Exercise directions:
Retype, word for word, each line between the lines holding "X166180000Y-103325000D03*" and "X124450000Y-100300000D03*", inclusive, and leave the rest of the data alone.

Data for processing:
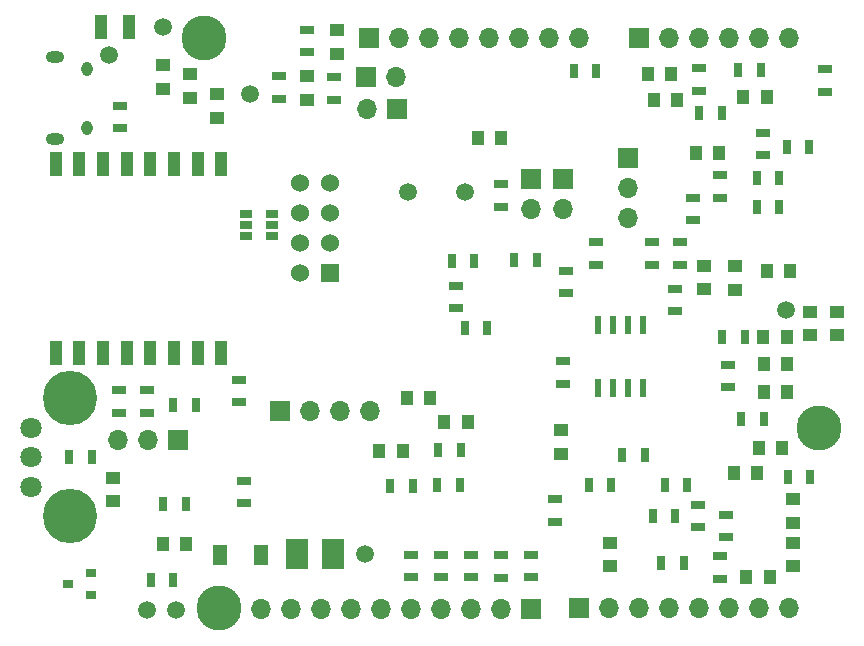
<source format=gbs>
G04 #@! TF.FileFunction,Soldermask,Bot*
%FSLAX46Y46*%
G04 Gerber Fmt 4.6, Leading zero omitted, Abs format (unit mm)*
G04 Created by KiCad (PCBNEW 4.0.7-e2-6376~58~ubuntu16.04.1) date Sat Dec 16 23:26:04 2017*
%MOMM*%
%LPD*%
G01*
G04 APERTURE LIST*
%ADD10C,0.100000*%
%ADD11R,1.300000X0.700000*%
%ADD12R,1.700000X1.700000*%
%ADD13O,1.700000X1.700000*%
%ADD14R,1.524000X1.524000*%
%ADD15C,1.524000*%
%ADD16R,1.250000X1.000000*%
%ADD17R,1.000000X1.250000*%
%ADD18R,1.300000X1.700000*%
%ADD19R,1.140000X2.030000*%
%ADD20R,0.700000X1.300000*%
%ADD21C,3.800000*%
%ADD22C,1.500000*%
%ADD23R,1.060000X0.650000*%
%ADD24R,0.600000X1.550000*%
%ADD25R,1.000000X2.000000*%
%ADD26C,1.800000*%
%ADD27C,4.600000*%
%ADD28O,0.950000X1.250000*%
%ADD29O,1.550000X1.000000*%
%ADD30R,0.900000X0.800000*%
%ADD31R,1.950000X2.500000*%
G04 APERTURE END LIST*
D10*
D11*
X149100000Y-119325000D03*
X149100000Y-117425000D03*
X151625000Y-119325000D03*
X151625000Y-117425000D03*
X170830000Y-113180000D03*
X170830000Y-115080000D03*
D12*
X165824400Y-73651000D03*
D13*
X168364400Y-73651000D03*
X170904400Y-73651000D03*
X173444400Y-73651000D03*
X175984400Y-73651000D03*
X178524400Y-73651000D03*
D11*
X159650000Y-93350000D03*
X159650000Y-95250000D03*
D14*
X139625000Y-93575000D03*
D15*
X137085000Y-93575000D03*
X139625000Y-91035000D03*
X137085000Y-91035000D03*
X139625000Y-88495000D03*
X137085000Y-88495000D03*
X139625000Y-85955000D03*
X137085000Y-85955000D03*
D16*
X125525000Y-77975000D03*
X125525000Y-75975000D03*
X130075000Y-78400000D03*
X130075000Y-80400000D03*
X171325000Y-92950000D03*
X171325000Y-94950000D03*
X127775000Y-78725000D03*
X127775000Y-76725000D03*
D17*
X127500000Y-116500000D03*
X125500000Y-116500000D03*
D16*
X121325000Y-110900000D03*
X121325000Y-112900000D03*
D17*
X148150000Y-104100000D03*
X146150000Y-104100000D03*
D16*
X173975000Y-95000000D03*
X173975000Y-93000000D03*
X159225000Y-106850000D03*
X159225000Y-108850000D03*
D17*
X169075000Y-78875000D03*
X167075000Y-78875000D03*
D16*
X137700000Y-78875000D03*
X137700000Y-76875000D03*
D17*
X178390000Y-101300000D03*
X176390000Y-101300000D03*
D16*
X140225000Y-72975000D03*
X140225000Y-74975000D03*
D17*
X152150000Y-82100000D03*
X154150000Y-82100000D03*
X173850000Y-110500000D03*
X175850000Y-110500000D03*
X178620000Y-93420000D03*
X176620000Y-93420000D03*
X172625000Y-83375000D03*
X170625000Y-83375000D03*
X174875000Y-119325000D03*
X176875000Y-119325000D03*
D16*
X182560000Y-98850000D03*
X182560000Y-96850000D03*
X163350000Y-116400000D03*
X163350000Y-118400000D03*
D17*
X143800000Y-108600000D03*
X145800000Y-108600000D03*
X168550000Y-76725000D03*
X166550000Y-76725000D03*
X177950000Y-108400000D03*
X175950000Y-108400000D03*
D16*
X178850000Y-118400000D03*
X178850000Y-116400000D03*
X180300000Y-98850000D03*
X180300000Y-96850000D03*
X178850000Y-114700000D03*
X178850000Y-112700000D03*
D17*
X178350000Y-98960000D03*
X176350000Y-98960000D03*
X178390000Y-103610000D03*
X176390000Y-103610000D03*
X176650000Y-78650000D03*
X174650000Y-78650000D03*
D18*
X130350000Y-117400000D03*
X133850000Y-117400000D03*
D19*
X122650000Y-72750000D03*
X120250000Y-72750000D03*
D20*
X152950000Y-98200000D03*
X151050000Y-98200000D03*
D21*
X130289800Y-121936400D03*
X129019800Y-73651000D03*
X181089800Y-106671000D03*
D12*
X160769800Y-121911000D03*
D13*
X163309800Y-121911000D03*
X165849800Y-121911000D03*
X168389800Y-121911000D03*
X170929800Y-121911000D03*
X173469800Y-121911000D03*
X176009800Y-121911000D03*
X178549800Y-121911000D03*
D12*
X156700000Y-121975000D03*
D13*
X154160000Y-121975000D03*
X151620000Y-121975000D03*
X149080000Y-121975000D03*
X146540000Y-121975000D03*
X144000000Y-121975000D03*
X141460000Y-121975000D03*
X138920000Y-121975000D03*
X136380000Y-121975000D03*
X133840000Y-121975000D03*
D12*
X142989800Y-73651000D03*
D13*
X145529800Y-73651000D03*
X148069800Y-73651000D03*
X150609800Y-73651000D03*
X153149800Y-73651000D03*
X155689800Y-73651000D03*
X158229800Y-73651000D03*
X160769800Y-73651000D03*
D11*
X154150000Y-86050000D03*
X154150000Y-87950000D03*
X140000000Y-76975000D03*
X140000000Y-78875000D03*
X150300000Y-94625000D03*
X150300000Y-96525000D03*
X132350000Y-113050000D03*
X132350000Y-111150000D03*
D20*
X176400000Y-105900000D03*
X174500000Y-105900000D03*
D11*
X154175000Y-119350000D03*
X154175000Y-117450000D03*
X156700000Y-119325000D03*
X156700000Y-117425000D03*
D20*
X155275000Y-92450000D03*
X157175000Y-92450000D03*
X126400000Y-119550000D03*
X124500000Y-119550000D03*
X151850000Y-92525000D03*
X149950000Y-92525000D03*
X125550000Y-113150000D03*
X127450000Y-113150000D03*
X175800000Y-87950000D03*
X177700000Y-87950000D03*
X150660000Y-111480000D03*
X148760000Y-111480000D03*
X172870000Y-98960000D03*
X174770000Y-98960000D03*
D11*
X173350000Y-101350000D03*
X173350000Y-103250000D03*
D20*
X167000000Y-114100000D03*
X168900000Y-114100000D03*
X168000000Y-111500000D03*
X169900000Y-111500000D03*
D11*
X135325000Y-78800000D03*
X135325000Y-76900000D03*
D20*
X180300000Y-110800000D03*
X178400000Y-110800000D03*
D11*
X169320000Y-92870000D03*
X169320000Y-90970000D03*
X166900000Y-92875000D03*
X166900000Y-90975000D03*
X137700000Y-72975000D03*
X137700000Y-74875000D03*
D20*
X167700000Y-118100000D03*
X169600000Y-118100000D03*
D11*
X168850000Y-96775000D03*
X168850000Y-94875000D03*
X172650000Y-85300000D03*
X172650000Y-87200000D03*
X170375000Y-89100000D03*
X170375000Y-87200000D03*
D20*
X172825000Y-79975000D03*
X170925000Y-79975000D03*
D11*
X162150000Y-90950000D03*
X162150000Y-92850000D03*
D20*
X178350000Y-82875000D03*
X180250000Y-82875000D03*
D11*
X170925000Y-76225000D03*
X170925000Y-78125000D03*
D20*
X166300000Y-109000000D03*
X164400000Y-109000000D03*
D11*
X158725000Y-112700000D03*
X158725000Y-114600000D03*
D20*
X163475000Y-111550000D03*
X161575000Y-111550000D03*
D11*
X181600000Y-76300000D03*
X181600000Y-78200000D03*
D20*
X174225000Y-76375000D03*
X176125000Y-76375000D03*
X148840000Y-108520000D03*
X150740000Y-108520000D03*
D11*
X173150000Y-114050000D03*
X173150000Y-115950000D03*
X172650000Y-117550000D03*
X172650000Y-119450000D03*
D20*
X117575000Y-109125000D03*
X119475000Y-109125000D03*
X144750000Y-111600000D03*
X146650000Y-111600000D03*
X162200000Y-76475000D03*
X160300000Y-76475000D03*
X175800000Y-85475000D03*
X177700000Y-85475000D03*
D11*
X176300000Y-83575000D03*
X176300000Y-81675000D03*
X146550000Y-117400000D03*
X146550000Y-119300000D03*
X159350000Y-102950000D03*
X159350000Y-101050000D03*
X121900000Y-81300000D03*
X121900000Y-79400000D03*
D20*
X126400000Y-104700000D03*
X128300000Y-104700000D03*
D11*
X131950000Y-104500000D03*
X131950000Y-102600000D03*
X124150000Y-103500000D03*
X124150000Y-105400000D03*
X121800000Y-103500000D03*
X121800000Y-105400000D03*
D22*
X120950000Y-75100000D03*
X132850000Y-78400000D03*
D23*
X132550000Y-90450000D03*
X132550000Y-89500000D03*
X132550000Y-88550000D03*
X134750000Y-88550000D03*
X134750000Y-90450000D03*
X134750000Y-89500000D03*
D24*
X166180000Y-103325000D03*
X164910000Y-103325000D03*
X163640000Y-103325000D03*
X162370000Y-103325000D03*
X162370000Y-97925000D03*
X163640000Y-97925000D03*
X164910000Y-97925000D03*
X166180000Y-97925000D03*
D25*
X116450000Y-84300000D03*
X118450000Y-84300000D03*
X120450000Y-84300000D03*
X122450000Y-84300000D03*
X124450000Y-84300000D03*
X126450000Y-84300000D03*
X128450000Y-84300000D03*
X130450000Y-84300000D03*
X130450000Y-100300000D03*
X128450000Y-100300000D03*
X126450000Y-100300000D03*
X124450000Y-100300000D03*
X122450000Y-100300000D03*
X120450000Y-100300000D03*
X118450000Y-100300000D03*
X116450000Y-100300000D03*
D26*
X114364000Y-111671000D03*
X114364000Y-109171000D03*
X114364000Y-106671000D03*
D27*
X117664000Y-114171000D03*
X117664000Y-104171000D03*
D22*
X142600000Y-117350000D03*
X125500000Y-72750000D03*
X124200000Y-122100000D03*
D12*
X164900000Y-83825000D03*
D13*
X164900000Y-86365000D03*
X164900000Y-88905000D03*
D22*
X126650000Y-122100000D03*
X178250000Y-96650000D03*
D12*
X135450000Y-105275000D03*
D13*
X137990000Y-105275000D03*
X140530000Y-105275000D03*
X143070000Y-105275000D03*
D28*
X119050000Y-76250000D03*
X119050000Y-81250000D03*
D29*
X116350000Y-75250000D03*
X116350000Y-82250000D03*
D30*
X119450000Y-118950000D03*
X119450000Y-120850000D03*
X117450000Y-119900000D03*
D12*
X126750000Y-107700000D03*
D13*
X124210000Y-107700000D03*
X121670000Y-107700000D03*
D22*
X146250000Y-86700000D03*
X151130000Y-86700000D03*
D12*
X142750000Y-77000000D03*
D13*
X145290000Y-77000000D03*
D12*
X145300000Y-79650000D03*
D13*
X142760000Y-79650000D03*
D12*
X159350000Y-85600000D03*
D13*
X159350000Y-88140000D03*
D12*
X156700000Y-85600000D03*
D13*
X156700000Y-88140000D03*
D17*
X151330000Y-106150000D03*
X149330000Y-106150000D03*
D31*
X139875000Y-117350000D03*
X136825000Y-117350000D03*
M02*

</source>
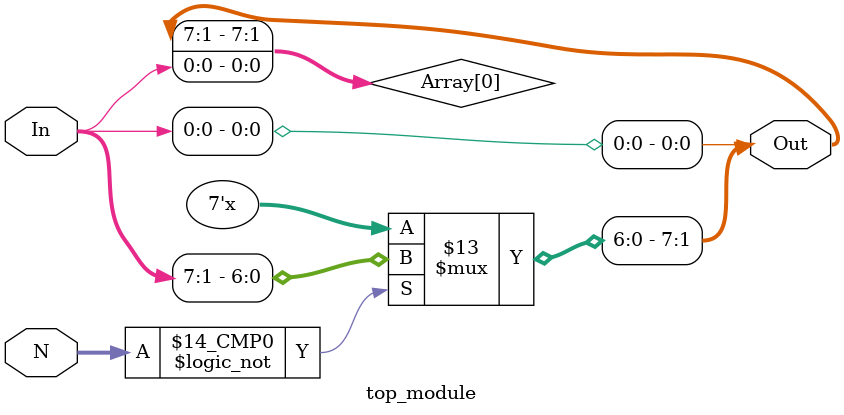
<source format=v>
module top_module(
  input  wire [2:0] N,
  input  wire [7:0] In,
  output reg  [7:0] Out
);

wire [7:0] Array[7:0];

assign Array[0][0]   = In[0];
assign Array[N][7:1] = In[7:1];

initial begin
  Out[0]   = Array[0][0];
  Out[7:1] = Array[0][7:1];
end

endmodule

</source>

Solution below:
X166180000Y-103325000D03*
X164910000Y-103325000D03*
X163640000Y-103325000D03*
X162370000Y-103325000D03*
X162370000Y-97925000D03*
X163640000Y-97925000D03*
X164910000Y-97925000D03*
X166180000Y-97925000D03*
D25*
X116450000Y-84300000D03*
X118450000Y-84300000D03*
X120450000Y-84300000D03*
X122450000Y-84300000D03*
X124450000Y-84300000D03*
X126450000Y-84300000D03*
X128450000Y-84300000D03*
X130450000Y-84300000D03*
X130450000Y-100300000D03*
X128450000Y-100300000D03*
X126450000Y-100300000D03*
X124450000Y-100300000D03*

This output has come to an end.